◆ **Task directions**: Below are records to transcribe exactly, without their pictures.

◆ **Collected data entries**:
--- --- ---

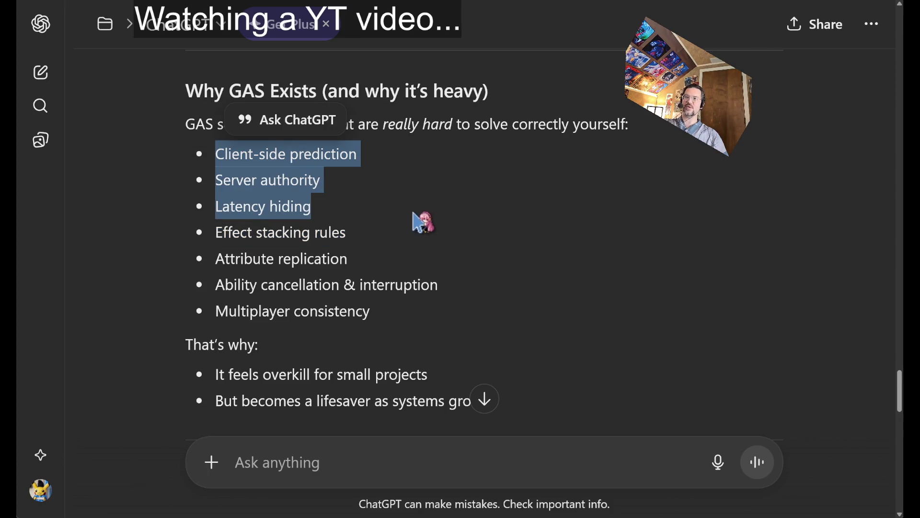
pyautogui.click(309, 208)
# - Highlight Effect stacking rules, Attribute replication, Ability cancellation & interruption, and Multiplayer consistency
pyautogui.tripleClick(222, 235)
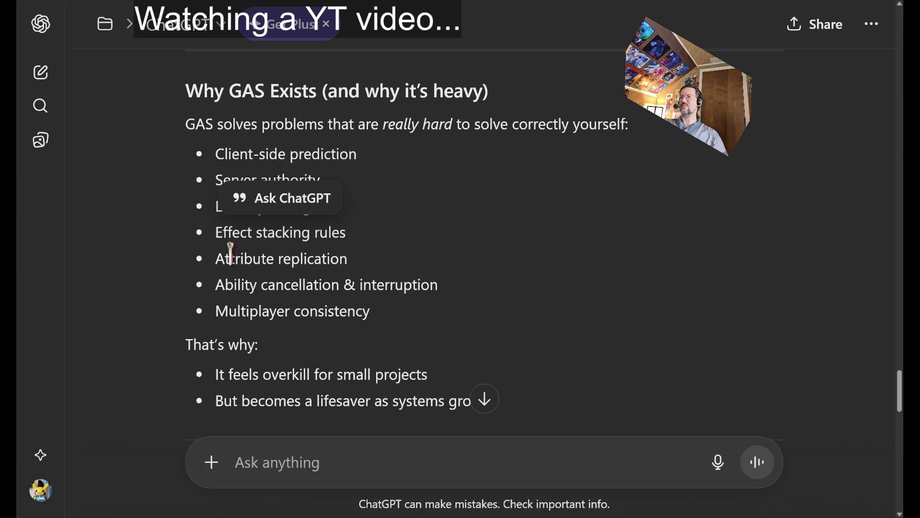
pyautogui.tripleClick(302, 258)
pyautogui.doubleClick(234, 283)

--- --- ---

◆ **Final answer**:
pyautogui.click(309, 208)
# - Highlight Effect stacking rules, Attribute replication, Ability cancellation & interruption, and Multiplayer consistency
pyautogui.tripleClick(222, 235)
pyautogui.tripleClick(302, 258)
pyautogui.doubleClick(234, 283)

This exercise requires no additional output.